​Der Hamburger SV konnte sich auch nach der Entlassung von Trainer Markus Gisdol nicht mehr ausreichend stabilisieren und ist erstmals in der Vereinsgeschichte aus der Bundesliga in die 2. Bundesliga abgestiegen. Unter dem neuen Cheftrainer Christian Titz soll nun der direkte Wiederaufstieg gelingen. Erstmals äußerte sich nun auch Ex-Coach Gisdol zu seiner Zeit bei den Rothosen und den Zukunftsaussichten an der Elbe.


Fünf Monate nach seiner Entlassung als Chefcoach des ​Hamburger SV hat sich der 48-Jährige nun erstmals zu seinem Ex-Klub und den ersten Wochen nach seiner Freistellung geäußert. "Die Zeit in Hamburg war sehr intensiv und hat schon Kraft gekostet. Ich habe in den ersten Wochen bewusst Abstand vom Fußball genommen, habe mir erst langsam wieder Spiele angeschaut", so Gisdol, der aktuell auch die WM in Russland interessiert verfolgt, im SPORT1-Interview. "Jetzt kann ich die Weltmeisterschaft ganz anders und in Ruhe verfolgen, mit einer gewissen Gelassenheit. Als Trainer kann man die WM trotzdem nicht wie ein Fan sehen."

Hamburger SV v 1. FC Koeln - Bundesliga

Markus Gisdol von September 2016 bis Januar 2018 als Cheftrainer beim Hamburger SV an der Seitenlinie 



Seine Zeit beim HSV habe der Coach nach eigener Aussage ausführlich aufgearbeitet und reflektiert. "Ich war von Anfang an total klar in diesem Punkt. Ich weiß, was wir gemacht haben und was wir auf den Weg gebracht haben. In meiner ersten Saison waren wir nach zehn Spieltagen ja praktisch schon abgestiegen, haben aber am letzten Spieltag noch die Rettung geschafft", erinnerte er sich zurück. In der zweiten Spielzeit sei es dann nicht mehr so gelaufen, wie er und sein Trainerteam es geplant und sich gewünscht hätten. "Auf dem Weg in die zweite Saison konnten die Dinge leider nicht so umgesetzt werden, wie wir uns das alle gewünscht hatten, und wie sie nötig gewesen wären. Die Mannschaft war zu diesem Zeitpunkt im vergangenen Sommer ziemlich leer." 

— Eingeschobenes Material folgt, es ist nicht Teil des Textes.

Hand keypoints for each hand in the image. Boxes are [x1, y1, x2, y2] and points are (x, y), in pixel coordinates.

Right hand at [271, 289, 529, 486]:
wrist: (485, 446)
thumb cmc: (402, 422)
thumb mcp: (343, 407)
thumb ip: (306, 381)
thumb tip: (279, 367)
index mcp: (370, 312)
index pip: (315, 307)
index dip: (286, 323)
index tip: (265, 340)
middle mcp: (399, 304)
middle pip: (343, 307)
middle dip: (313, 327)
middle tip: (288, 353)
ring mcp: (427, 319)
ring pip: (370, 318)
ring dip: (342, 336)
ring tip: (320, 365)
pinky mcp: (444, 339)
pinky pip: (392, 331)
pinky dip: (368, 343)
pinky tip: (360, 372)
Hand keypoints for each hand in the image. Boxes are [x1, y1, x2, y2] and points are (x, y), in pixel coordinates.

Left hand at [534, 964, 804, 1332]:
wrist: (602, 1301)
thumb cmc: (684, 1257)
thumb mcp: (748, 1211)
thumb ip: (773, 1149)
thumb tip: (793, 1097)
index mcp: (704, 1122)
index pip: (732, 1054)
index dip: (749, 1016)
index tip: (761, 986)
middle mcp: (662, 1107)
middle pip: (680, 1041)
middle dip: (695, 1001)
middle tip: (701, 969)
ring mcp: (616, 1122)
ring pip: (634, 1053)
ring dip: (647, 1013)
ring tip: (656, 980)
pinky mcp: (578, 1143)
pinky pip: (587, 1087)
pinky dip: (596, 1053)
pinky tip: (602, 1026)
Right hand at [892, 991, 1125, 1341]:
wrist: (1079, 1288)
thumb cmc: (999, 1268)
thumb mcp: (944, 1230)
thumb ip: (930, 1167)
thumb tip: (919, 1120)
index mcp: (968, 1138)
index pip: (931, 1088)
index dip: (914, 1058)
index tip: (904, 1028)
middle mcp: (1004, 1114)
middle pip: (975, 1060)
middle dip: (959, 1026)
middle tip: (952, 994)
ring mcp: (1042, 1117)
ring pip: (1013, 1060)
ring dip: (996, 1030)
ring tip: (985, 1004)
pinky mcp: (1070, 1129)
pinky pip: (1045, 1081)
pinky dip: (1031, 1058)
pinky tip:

Grund dafür sei laut Gisdol die "körperliche und physische Belastung des langen Abstiegskampfs" gewesen, weshalb "die Mannschaft nicht mehr so aufnahmefähig" war. Auch merkte er an, das "Personal fehlte" und der Kader "sehr klein" gewesen sei. All die Umstände haben schließlich dazu geführt, dass die Saison so verlief, wie sie verlief. 


Für den Fußballtrainer waren die letzten Monate eine Art Urlaub und Rückkehr ins normale Leben abseits des Fußballs, wie er durchblicken ließ. "Ich konnte endlich mehr Zeit mit der Familie und Freunden verbringen." Für die Zukunft hält sich der Mann aus Geistigen an der Steige nun alle Optionen offen, wenngleich er am liebsten weiterhin in Deutschland arbeiten würde. "Mein Fokus liegt auf der Bundesliga. Aber auch das Ausland ist mittlerweile eine interessante Option für mich. Da darfst du als Trainer nicht zu engstirnig sein. Ich habe dahingehend einige Gespräche führen dürfen, aber eine Tendenz gibt es nicht." 


Ohnehin verspüre er keinen Zeitdruck, wie er verriet. "Ich werde mir in aller Ruhe anschauen, welche Möglichkeiten es gibt, und in der Zwischenzeit daran arbeiten, dass mich auch jemand versteht, wenn ich Englisch spreche." Trotz des Abstiegs wird die Mannschaft weiterhin von ​Christian Titz betreut. Mit ihm als Trainer peilt der Traditionsklub aus Norddeutschland in der neuen Saison den direkten Wiederaufstieg an.